Bendito teatro. Y qué bien contaba esto mi padre.
En aquella función el eje era un documento comprometedor. El clímax llegaba con la escena del despacho. El primer actor, solo, sacaba el documento de un cajón de su escritorio, encendía una cerilla, prendía el papel, lo arrojaba a la chimenea apagada y salía. Pero aquella noche sólo había dos fósforos en la caja. La proverbial corriente que hay en todos los teatros malogró los dos. Y el actor improvisó. Con gesto decidido rasgó el documento varias veces, tiró los trozos al hogar e hizo mutis atesorando en silencio un recuerdo emocionado para la familia del segundo apunte.
De inmediato y por otra puerta entró el otro actor. Lo había visto todo desde cajas. Como cada noche, husmeó hasta llegar al centro y, con expresión astuta, declamó lo que buenamente pudo: "Aquí huele a papel roto".
Las cosas son así. La función no puede interrumpirse. Y para salvar su propia lógica lo mismo se inventa un olor inconfundible que se contravienen las leyes de la termodinámica.
Eso, que en los teatros es arte, en los consejos de ministros debería ser delito. Pero se ve que la famosa cuarta pared era el muro de Berlín, y desde que la tiraron el gran teatro del mundo está que se sale. Lo malo es que este remake lo firma Calderón de la Banca.
En el gran teatro de Europa, con su bambalinón de terciopelo púrpura y sus palquitos llenos de expertos con gemelos, huele a papel mojado. Y el mismo tufo reina en España, que vuelve a ser corral de comedias, pero con malas adaptaciones de bodrios alemanes en vez de entremeses, pasos y boleras.
Huele al papel mojado de los programas electorales incumplidos. De las leyes sin dotación presupuestaria. De las garantías judiciales de marca y las de mercadillo. De los billetes de euro, que por no devaluarse devalúan a las personas. De los títulos de universidad de primera y de tercera. Y de las recetas de doble pago.
Pero lo peor de este auto sacramental no es que dé voz y ponga en pie a la Mentira, la Codicia, la Injusticia y la Desfachatez.

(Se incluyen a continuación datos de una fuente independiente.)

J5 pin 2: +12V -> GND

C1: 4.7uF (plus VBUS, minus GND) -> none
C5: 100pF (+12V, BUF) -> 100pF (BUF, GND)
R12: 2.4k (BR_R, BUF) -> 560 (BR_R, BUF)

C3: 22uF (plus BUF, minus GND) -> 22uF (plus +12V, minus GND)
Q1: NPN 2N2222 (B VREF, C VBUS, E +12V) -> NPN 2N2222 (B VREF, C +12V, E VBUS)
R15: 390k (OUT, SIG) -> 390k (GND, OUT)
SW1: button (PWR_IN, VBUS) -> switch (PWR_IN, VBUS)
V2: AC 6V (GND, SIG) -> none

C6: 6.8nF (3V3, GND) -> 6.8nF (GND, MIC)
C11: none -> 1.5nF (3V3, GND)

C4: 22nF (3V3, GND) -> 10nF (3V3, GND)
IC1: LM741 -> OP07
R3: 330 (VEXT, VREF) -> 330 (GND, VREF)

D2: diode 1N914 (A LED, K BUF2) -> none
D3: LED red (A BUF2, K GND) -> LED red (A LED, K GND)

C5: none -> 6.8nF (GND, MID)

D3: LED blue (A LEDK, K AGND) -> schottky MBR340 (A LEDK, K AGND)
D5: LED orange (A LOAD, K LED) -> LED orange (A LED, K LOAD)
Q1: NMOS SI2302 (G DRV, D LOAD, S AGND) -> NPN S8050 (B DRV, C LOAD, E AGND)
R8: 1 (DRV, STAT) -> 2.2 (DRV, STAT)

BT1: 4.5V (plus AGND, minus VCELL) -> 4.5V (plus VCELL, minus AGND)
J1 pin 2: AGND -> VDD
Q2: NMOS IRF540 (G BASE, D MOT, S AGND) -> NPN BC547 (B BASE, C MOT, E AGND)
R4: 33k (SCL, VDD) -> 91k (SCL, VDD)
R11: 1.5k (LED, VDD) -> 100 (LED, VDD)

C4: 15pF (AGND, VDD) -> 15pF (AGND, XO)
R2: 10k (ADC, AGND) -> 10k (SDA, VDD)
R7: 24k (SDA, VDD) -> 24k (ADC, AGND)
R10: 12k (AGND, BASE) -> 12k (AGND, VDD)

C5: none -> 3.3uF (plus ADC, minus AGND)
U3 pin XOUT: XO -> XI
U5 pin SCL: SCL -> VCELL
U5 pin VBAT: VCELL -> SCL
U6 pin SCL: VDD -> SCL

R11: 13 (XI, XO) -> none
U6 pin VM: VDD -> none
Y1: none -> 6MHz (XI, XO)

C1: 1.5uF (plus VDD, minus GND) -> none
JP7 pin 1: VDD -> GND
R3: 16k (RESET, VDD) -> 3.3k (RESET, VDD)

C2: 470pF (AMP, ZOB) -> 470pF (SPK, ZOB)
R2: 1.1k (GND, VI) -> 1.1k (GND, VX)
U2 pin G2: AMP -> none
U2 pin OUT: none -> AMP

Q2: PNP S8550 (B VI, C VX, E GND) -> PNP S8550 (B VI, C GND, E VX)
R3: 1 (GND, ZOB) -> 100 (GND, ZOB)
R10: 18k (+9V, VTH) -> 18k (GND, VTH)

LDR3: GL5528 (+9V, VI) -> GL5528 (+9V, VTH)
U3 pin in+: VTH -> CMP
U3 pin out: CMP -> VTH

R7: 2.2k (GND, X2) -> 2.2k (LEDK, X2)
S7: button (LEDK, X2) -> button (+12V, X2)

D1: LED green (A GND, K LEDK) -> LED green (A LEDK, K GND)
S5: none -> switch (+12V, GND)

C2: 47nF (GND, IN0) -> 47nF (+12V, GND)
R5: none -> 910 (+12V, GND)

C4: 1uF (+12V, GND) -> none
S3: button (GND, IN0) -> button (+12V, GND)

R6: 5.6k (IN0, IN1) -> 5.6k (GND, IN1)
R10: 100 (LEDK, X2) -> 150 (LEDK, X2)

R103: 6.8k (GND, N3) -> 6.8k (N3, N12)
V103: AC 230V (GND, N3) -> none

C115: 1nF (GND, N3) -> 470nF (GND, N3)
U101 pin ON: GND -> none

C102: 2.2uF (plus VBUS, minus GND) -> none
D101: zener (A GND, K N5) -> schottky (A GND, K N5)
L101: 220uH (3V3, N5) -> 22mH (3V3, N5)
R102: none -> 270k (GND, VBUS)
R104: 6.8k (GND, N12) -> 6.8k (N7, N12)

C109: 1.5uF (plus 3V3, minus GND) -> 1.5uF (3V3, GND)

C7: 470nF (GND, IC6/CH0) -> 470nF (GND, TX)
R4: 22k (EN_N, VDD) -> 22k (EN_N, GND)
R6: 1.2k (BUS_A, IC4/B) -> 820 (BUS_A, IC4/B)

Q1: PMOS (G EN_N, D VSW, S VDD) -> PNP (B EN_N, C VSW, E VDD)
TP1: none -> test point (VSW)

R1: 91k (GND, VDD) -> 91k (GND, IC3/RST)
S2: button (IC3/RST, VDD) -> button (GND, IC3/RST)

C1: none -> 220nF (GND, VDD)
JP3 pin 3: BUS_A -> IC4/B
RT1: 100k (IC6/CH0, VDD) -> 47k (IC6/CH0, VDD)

Lo peor es que su clímax es la conversión de la Constitución en papel mojado.
La de hace dos siglos justos, la Pepa —que se fraguó en el teatro de la Real Isla de León e incluía cosas como la responsabilidad ministerial con carácter penal—, nos duró dos años: lo que tardó un Borbón tonto y mala gente en comerse la cañaílla.
La del 31 no cumplió los ocho: le bastaron tres a un criminal de guerra para enterrarla en una cuneta.
Y si seguimos tardando en defenderla, la de 1978, la que reconoce el Estado de Derecho —y con él la libertad de montar una asamblea permanente en cualquier Puerta del Sol—, la que reconoce el Estado social, el derecho a la salud, la vivienda, el trabajo y el acceso a la cultura, la que estipula la obligación de los poderes públicos de promover tales bienes para hacer la sociedad más equitativa, morirá congelada de tanto mojársele el papel. Ya tiene fiebre.
A gobiernos como este, que con su lógica de títeres presentan la masificación de las aulas como socialización, la emigración de los investigadores jóvenes como un saludable grand tour, las ayudas a la banca como un imperativo nacional y el cobro del transporte sanitario para la diálisis como un acierto de buen contable, les basta una legislatura para dejar España isabelina.
No es broma ni teatro. Es la doctrina del shock en plan 2.0. Y arrecia.
¿Cuánto nos tienen que recortar la capa para que salgamos a la calle?